Decine di tetti pericolosi
Alla Ascofer si è cercato di correre subito ai ripari. Le analisi nei giorni scorsi hanno confermato quello che un po’ tutti già sapevano: amianto presente, rimozione obbligatoria. Lo stesso vale per la maggior parte delle aziende vicine. Lo studio IPRAC di Ascona, specializzato in analisi di materiali pericolosi, dalla grandinata di fine agosto è stato contattato per una ventina di interventi. «Ci hanno chiamato sia aziende che privati cittadini, i cui tetti erani ridotti in pessimo stato» spiega l’esperta Beatrice Cechin. Magazzini, piccoli depositi ma anche abitazioni. Nella zona della foce della Maggia buona parte dei fabbricati a destinazione industriale sono stati costruiti negli anni 70-80 quando «le coperture in eternit erano la regola» sottolinea Cecchin. Molti tetti ondulati - «decine e decine se si considera tutto il distretto» - sono stati compromessi dalla grandine e ora dovranno essere rimossi.
Un pericolo «endemico»
I rischi per la salute legati all’usura del fibrocemento a base di amianto - la polvere inalata può provocare il mesotelioma pleurico, una grave forma di tumore - sono noti da tempo, ma fino agli anni ‘90 il materiale è stato utilizzato abbondantemente in edilizia, in Ticino come altrove. In un’indagine condotta nel 2014 dalla Sezione protezione aria acqua e suolo (Spaas) del Dipartimento del territorio, è risultato che ben 306 edifici su 733 analizzati avevano coperture o elementi in eternit. Quasi uno su due. Fintanto che il materiale è in buono stato non ci sono pericoli, rassicura il responsabile della Spaas Nicola Solcà. «Il rischio esiste nel momento in cui ci sono delle azioni meccaniche con una dispersione di polveri fino alla rottura del fibrocemento. Delle fibre con amianto si liberano puntualmente, per poi disperdersi nell’aria, a seguito di eventi atmosferici come quello in questione, con la rottura delle lastre».
In lista d'attesa
Dopo la grandinata nel Locarnese, l’ufficio di Solcà ha ricevuto «diverse telefonate» da parte di cittadini preoccupati e aziende incerte sul da farsi. A fronte di protocolli di sicurezza a cui non è possibile derogare, il problema sono le liste d’attesa in un momento in cui tutta l’edilizia nel Distretto è sotto pressione. Le stime parlano di circa 2mila tetti danneggiati complessivamente, concentrati soprattutto tra Locarno Monti, Solduno, Losone, Maggia e Ronco sopra Ascona. I tempi d’attesa sono di mesi: gli addetti ai lavori calcolano che le ditte di carpenteria della regione potrebbero intervenire su circa 200 abitazioni da qui a Natale. «Le altre dovranno necessariamente aspettare» mette le mani avanti Igor Siegrist dell’omonima carpenteria di Maggia. «Abbiamo lavoro da qui ai prossimi due anni».

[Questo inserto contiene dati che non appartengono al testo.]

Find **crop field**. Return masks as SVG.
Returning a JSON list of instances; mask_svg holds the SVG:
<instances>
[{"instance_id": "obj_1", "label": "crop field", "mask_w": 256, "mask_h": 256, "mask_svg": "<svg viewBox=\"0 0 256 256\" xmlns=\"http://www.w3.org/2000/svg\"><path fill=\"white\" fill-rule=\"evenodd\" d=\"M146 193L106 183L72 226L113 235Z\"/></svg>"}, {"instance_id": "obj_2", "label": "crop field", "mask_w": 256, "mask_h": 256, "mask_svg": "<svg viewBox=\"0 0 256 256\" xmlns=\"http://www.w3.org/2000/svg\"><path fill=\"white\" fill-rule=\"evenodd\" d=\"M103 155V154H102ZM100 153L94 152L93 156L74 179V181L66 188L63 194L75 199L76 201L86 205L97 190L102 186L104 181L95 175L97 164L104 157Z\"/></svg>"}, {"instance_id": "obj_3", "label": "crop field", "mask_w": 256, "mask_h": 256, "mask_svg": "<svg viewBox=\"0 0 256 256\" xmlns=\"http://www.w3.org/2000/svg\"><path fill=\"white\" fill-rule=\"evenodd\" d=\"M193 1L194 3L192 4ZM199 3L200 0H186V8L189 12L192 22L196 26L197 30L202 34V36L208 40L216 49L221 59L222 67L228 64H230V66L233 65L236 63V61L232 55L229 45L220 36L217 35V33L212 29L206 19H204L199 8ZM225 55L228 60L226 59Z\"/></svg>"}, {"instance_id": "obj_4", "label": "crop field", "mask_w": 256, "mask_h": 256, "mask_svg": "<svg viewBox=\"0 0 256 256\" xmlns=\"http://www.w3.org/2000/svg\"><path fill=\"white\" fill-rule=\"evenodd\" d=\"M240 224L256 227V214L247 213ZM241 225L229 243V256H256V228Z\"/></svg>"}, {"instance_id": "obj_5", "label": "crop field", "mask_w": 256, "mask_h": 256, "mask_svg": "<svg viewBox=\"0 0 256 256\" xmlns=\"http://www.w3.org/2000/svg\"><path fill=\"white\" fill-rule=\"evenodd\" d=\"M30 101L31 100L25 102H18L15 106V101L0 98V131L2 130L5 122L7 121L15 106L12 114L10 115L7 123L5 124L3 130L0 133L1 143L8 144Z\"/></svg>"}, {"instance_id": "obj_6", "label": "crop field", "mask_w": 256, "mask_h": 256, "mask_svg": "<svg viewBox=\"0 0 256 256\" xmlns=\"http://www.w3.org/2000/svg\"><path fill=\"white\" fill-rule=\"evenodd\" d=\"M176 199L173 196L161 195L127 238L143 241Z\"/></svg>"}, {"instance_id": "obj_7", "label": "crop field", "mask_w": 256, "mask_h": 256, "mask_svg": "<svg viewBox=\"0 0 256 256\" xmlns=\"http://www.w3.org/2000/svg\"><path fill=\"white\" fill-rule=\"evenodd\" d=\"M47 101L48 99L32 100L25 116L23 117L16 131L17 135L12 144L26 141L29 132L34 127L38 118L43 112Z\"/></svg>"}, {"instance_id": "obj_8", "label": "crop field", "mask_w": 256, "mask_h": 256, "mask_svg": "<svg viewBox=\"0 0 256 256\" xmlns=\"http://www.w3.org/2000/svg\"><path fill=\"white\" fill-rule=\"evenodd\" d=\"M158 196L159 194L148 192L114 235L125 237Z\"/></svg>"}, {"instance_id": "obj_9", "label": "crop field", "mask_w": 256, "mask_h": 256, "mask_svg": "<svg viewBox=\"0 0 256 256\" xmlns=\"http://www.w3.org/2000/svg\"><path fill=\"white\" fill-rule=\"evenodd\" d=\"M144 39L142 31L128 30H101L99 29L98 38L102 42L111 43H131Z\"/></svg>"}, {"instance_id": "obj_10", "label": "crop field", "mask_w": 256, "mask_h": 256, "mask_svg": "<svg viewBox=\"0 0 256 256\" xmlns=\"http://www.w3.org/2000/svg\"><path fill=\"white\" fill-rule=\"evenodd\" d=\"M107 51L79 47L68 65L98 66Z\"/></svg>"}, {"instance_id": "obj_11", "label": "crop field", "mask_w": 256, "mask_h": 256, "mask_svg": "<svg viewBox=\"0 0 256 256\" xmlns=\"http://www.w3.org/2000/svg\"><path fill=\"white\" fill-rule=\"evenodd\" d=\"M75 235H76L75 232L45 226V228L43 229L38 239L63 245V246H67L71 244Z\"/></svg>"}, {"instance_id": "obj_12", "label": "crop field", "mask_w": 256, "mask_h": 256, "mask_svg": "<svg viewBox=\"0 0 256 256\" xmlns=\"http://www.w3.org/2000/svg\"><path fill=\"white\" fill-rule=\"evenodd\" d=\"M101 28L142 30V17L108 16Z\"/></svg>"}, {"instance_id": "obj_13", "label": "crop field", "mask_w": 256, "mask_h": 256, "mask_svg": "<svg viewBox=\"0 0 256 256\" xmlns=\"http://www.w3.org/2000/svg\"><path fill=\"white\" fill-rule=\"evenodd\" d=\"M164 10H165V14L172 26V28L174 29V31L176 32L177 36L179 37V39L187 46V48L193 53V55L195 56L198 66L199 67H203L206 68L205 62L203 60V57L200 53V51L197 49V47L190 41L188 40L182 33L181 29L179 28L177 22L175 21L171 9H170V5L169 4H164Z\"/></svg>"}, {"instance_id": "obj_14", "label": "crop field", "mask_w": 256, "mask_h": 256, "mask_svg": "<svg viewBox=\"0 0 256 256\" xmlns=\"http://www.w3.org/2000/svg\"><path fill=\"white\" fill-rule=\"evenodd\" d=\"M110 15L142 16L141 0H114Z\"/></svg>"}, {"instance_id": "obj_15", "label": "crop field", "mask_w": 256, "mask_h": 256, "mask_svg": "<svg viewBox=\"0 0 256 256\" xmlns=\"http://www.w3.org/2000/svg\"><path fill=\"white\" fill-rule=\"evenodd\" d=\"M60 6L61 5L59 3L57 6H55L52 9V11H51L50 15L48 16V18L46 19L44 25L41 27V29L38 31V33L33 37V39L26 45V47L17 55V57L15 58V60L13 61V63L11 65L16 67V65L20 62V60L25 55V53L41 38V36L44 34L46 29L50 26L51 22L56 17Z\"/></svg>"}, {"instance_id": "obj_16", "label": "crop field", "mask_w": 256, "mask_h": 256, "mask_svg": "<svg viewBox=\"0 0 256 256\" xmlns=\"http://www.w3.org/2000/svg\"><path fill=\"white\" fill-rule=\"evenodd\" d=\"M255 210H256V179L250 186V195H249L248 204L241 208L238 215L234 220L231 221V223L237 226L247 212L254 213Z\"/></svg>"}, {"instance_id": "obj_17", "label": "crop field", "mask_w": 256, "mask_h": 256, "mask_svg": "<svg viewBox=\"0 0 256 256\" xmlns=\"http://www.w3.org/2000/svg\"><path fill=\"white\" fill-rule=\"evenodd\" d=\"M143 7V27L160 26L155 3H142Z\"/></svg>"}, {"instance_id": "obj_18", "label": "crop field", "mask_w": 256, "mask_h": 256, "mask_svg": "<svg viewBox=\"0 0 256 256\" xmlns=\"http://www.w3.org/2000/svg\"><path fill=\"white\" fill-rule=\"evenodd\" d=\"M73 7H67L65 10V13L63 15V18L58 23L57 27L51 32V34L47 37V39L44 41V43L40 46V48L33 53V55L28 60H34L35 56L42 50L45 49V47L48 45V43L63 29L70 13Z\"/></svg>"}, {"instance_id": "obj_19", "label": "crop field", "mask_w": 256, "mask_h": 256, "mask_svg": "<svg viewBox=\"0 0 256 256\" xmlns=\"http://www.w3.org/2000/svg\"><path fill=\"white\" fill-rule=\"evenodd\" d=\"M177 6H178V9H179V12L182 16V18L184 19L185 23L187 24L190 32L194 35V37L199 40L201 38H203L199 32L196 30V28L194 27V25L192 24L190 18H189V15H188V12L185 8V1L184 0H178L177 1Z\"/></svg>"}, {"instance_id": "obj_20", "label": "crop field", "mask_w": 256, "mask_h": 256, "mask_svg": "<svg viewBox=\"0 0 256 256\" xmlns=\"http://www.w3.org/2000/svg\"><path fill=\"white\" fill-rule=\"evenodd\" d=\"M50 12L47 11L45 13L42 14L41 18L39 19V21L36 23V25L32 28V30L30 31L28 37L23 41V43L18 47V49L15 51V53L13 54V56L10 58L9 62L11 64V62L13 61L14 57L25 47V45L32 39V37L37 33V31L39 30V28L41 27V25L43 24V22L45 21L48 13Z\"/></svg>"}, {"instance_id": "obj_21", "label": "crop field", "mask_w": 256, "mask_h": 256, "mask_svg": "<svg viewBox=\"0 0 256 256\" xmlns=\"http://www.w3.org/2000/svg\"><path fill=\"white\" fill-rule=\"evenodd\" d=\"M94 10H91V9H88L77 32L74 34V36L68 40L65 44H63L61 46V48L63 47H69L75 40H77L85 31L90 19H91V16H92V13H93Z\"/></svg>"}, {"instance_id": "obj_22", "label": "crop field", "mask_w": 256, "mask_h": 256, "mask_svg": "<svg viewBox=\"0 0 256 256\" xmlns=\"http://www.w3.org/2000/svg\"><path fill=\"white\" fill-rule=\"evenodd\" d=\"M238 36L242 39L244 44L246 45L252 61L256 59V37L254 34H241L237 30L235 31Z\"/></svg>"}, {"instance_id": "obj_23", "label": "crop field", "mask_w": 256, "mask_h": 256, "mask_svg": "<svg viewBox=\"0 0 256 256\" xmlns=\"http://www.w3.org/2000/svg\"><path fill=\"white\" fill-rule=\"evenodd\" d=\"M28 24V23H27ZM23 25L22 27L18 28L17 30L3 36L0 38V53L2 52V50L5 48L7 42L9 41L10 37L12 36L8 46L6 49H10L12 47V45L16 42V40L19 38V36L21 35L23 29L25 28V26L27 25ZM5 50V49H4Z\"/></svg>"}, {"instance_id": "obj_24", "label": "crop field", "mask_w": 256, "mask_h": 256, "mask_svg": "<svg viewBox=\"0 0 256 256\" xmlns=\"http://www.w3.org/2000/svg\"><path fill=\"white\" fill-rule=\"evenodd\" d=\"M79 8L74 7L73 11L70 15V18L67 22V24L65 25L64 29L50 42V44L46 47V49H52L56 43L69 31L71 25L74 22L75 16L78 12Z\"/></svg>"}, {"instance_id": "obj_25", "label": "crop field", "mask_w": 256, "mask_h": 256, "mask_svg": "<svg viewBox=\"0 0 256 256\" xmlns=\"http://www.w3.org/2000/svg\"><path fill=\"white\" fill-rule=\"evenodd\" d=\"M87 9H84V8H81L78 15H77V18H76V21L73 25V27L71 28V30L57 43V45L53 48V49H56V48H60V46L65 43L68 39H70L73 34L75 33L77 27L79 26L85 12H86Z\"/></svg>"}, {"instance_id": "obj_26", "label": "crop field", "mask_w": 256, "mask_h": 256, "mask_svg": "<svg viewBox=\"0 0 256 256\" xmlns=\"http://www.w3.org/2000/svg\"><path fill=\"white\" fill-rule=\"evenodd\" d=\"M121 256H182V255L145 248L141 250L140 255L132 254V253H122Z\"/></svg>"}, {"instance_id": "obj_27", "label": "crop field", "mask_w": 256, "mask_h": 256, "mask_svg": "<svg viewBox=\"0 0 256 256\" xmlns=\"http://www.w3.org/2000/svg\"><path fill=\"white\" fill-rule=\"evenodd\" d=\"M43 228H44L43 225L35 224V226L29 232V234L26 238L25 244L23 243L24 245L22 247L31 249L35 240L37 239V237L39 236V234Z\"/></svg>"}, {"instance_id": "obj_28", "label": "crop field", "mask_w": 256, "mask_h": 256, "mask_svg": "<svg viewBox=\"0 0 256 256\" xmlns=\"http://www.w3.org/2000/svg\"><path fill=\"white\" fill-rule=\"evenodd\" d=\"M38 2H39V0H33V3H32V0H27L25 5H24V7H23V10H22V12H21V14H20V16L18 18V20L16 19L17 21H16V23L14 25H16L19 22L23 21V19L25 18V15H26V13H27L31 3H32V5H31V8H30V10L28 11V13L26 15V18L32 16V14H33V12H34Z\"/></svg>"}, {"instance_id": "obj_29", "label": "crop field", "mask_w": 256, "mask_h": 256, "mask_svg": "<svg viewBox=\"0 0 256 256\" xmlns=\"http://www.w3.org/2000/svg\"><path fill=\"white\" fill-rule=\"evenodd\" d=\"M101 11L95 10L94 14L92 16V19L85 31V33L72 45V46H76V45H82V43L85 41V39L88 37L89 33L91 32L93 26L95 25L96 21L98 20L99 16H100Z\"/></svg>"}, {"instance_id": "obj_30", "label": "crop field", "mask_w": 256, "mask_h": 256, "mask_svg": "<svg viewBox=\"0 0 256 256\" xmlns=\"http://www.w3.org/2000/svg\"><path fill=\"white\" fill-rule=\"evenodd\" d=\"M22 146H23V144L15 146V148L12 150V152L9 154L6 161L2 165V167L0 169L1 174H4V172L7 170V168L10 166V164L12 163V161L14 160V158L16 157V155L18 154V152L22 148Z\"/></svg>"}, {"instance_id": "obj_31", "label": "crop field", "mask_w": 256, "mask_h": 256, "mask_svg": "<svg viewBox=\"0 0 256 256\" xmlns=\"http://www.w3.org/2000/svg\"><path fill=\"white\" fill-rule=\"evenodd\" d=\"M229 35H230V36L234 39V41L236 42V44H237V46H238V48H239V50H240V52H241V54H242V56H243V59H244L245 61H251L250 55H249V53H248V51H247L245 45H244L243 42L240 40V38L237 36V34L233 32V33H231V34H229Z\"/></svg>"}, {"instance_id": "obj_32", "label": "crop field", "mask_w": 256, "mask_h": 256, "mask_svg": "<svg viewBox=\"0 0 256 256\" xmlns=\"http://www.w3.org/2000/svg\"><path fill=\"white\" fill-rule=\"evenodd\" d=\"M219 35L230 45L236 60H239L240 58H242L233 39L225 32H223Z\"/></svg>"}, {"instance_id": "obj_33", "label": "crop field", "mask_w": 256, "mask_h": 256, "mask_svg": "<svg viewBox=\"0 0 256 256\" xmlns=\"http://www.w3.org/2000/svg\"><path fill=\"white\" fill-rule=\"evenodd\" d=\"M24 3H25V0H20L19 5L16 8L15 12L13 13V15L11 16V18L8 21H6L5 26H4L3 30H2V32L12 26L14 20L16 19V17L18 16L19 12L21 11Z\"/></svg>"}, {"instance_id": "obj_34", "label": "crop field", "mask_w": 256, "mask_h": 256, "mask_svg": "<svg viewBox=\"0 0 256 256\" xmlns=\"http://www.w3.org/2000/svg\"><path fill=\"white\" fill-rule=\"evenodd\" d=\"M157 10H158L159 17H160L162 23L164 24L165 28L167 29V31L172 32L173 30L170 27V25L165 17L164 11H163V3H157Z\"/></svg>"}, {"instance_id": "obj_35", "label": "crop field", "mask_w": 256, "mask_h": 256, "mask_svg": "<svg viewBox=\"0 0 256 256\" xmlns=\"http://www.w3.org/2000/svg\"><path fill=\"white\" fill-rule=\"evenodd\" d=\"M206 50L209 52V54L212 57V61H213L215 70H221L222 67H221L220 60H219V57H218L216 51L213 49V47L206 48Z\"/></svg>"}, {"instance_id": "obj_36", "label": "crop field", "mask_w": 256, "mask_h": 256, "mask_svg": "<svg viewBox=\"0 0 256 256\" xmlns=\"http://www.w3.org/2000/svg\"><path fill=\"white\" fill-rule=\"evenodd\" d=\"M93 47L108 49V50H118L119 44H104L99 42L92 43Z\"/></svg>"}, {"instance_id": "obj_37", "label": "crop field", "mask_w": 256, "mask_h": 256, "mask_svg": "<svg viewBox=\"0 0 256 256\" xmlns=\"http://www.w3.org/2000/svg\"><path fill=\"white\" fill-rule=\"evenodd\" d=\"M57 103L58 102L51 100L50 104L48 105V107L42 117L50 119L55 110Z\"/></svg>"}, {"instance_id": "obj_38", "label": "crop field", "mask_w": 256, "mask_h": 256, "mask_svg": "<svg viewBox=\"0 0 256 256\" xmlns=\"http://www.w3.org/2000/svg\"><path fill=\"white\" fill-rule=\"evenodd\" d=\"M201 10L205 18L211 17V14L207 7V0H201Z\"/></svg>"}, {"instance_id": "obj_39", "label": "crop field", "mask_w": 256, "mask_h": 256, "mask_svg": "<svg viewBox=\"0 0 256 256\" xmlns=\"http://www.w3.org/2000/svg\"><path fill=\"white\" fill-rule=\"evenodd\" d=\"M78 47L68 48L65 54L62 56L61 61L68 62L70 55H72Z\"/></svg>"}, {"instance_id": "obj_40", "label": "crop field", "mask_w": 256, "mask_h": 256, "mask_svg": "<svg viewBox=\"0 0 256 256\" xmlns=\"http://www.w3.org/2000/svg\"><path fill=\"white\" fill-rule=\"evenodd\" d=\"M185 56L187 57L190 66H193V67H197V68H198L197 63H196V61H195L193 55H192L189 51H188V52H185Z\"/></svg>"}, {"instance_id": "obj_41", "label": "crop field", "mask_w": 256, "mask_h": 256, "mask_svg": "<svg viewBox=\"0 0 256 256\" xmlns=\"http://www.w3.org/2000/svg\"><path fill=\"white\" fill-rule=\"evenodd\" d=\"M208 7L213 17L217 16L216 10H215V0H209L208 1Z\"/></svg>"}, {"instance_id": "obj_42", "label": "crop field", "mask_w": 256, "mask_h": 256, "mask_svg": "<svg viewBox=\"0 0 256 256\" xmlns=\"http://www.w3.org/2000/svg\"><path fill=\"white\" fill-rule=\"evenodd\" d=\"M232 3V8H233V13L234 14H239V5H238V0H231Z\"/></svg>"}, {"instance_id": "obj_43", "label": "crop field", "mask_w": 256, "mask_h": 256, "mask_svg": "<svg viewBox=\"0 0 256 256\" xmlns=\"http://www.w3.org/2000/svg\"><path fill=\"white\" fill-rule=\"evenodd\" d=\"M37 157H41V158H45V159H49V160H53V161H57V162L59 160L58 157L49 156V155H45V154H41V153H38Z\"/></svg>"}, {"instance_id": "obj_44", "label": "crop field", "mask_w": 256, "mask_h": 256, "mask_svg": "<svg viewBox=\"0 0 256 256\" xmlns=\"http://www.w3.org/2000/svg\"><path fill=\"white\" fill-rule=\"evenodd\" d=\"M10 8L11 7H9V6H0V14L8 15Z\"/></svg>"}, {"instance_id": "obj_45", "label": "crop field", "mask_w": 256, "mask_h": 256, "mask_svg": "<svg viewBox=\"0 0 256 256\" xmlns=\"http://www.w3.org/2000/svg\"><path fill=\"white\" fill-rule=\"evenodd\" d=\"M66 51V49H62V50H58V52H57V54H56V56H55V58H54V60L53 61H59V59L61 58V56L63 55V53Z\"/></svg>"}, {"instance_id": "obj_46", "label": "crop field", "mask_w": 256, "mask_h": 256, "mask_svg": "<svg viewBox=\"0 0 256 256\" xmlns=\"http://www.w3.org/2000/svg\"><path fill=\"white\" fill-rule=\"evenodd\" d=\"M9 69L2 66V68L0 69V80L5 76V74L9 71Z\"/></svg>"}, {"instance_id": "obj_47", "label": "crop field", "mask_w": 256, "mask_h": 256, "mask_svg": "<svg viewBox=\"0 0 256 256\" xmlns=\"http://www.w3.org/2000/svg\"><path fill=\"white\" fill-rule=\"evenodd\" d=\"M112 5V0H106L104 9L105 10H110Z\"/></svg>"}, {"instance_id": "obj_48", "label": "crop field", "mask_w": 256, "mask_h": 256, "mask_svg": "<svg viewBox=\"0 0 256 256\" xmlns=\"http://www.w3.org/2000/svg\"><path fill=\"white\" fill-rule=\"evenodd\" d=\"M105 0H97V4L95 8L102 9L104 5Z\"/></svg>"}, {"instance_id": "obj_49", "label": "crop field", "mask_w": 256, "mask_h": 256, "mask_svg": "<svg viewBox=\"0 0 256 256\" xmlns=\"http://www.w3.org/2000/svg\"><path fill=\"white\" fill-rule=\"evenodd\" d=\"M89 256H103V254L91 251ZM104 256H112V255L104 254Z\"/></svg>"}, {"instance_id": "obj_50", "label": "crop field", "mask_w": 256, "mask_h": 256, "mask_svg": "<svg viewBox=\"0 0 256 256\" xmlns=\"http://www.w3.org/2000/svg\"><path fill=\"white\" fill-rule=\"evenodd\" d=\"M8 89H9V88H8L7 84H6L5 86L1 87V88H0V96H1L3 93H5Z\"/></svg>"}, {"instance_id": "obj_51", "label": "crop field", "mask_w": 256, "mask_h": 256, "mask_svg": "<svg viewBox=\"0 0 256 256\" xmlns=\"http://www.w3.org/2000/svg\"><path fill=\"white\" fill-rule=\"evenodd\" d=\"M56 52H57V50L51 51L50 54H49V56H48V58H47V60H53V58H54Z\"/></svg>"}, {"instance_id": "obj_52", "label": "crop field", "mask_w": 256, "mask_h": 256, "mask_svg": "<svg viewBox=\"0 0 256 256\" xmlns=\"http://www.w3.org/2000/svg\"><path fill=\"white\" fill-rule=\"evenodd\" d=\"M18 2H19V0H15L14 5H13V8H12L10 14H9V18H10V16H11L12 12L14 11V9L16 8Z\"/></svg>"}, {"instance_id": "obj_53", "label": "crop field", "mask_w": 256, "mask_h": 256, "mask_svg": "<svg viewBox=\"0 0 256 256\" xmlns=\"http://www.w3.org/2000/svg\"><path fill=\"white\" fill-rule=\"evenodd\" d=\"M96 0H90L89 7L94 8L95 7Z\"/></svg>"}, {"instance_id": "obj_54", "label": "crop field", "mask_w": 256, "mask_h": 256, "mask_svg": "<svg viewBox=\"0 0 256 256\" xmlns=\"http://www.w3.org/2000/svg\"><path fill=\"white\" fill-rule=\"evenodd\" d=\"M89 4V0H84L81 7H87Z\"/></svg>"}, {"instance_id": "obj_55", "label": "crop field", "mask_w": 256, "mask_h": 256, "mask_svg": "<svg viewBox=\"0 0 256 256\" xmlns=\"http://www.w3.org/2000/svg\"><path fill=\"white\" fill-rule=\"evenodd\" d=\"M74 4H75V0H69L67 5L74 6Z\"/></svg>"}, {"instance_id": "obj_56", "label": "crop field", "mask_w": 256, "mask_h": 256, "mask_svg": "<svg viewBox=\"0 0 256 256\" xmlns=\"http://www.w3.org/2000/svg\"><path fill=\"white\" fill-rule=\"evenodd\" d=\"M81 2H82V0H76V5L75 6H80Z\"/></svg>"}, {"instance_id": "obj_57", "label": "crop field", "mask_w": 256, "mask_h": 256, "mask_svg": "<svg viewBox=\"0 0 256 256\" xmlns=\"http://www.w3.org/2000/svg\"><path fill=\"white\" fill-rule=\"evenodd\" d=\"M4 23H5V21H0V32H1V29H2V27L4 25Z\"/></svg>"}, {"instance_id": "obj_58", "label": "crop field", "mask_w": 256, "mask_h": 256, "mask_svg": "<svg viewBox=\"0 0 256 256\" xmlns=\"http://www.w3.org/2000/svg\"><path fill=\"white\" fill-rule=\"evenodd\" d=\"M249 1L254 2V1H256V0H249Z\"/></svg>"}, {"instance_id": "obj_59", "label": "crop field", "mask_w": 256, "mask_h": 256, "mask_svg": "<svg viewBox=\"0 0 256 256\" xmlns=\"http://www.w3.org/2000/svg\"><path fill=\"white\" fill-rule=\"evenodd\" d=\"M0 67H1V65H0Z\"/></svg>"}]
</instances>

Nessuno sa dire, sul totale, quanti tetti contengono eternit. Ma Siegrist conferma che il lavoro sarà lungo. Solo al Campo Pestalozzi di Arcegno, la sua ditta interverrà su una trentina di tetti in fibrocemento con amianto. «Sono tutti danneggiati». In via Delta le aziende intanto scalpitano per riprendere a lavorare: dalla rimozione del fibrocemento dipendono «decine di posti di lavoro» sottolinea Zrakic. A fronte dell’esborso necessario, le aziende avrebbero voluto prorogare di un anno le concessioni in scadenza sui terreni. Ma il Patriziato ha risposto picche. «Noi l’amianto lo rimuoveremo lo stesso» assicura sconsolato Zrakic. «Altrimenti dovremmo chiudere bottega». Per un po’ di grandine - e di eternit - sarebbe un peccato.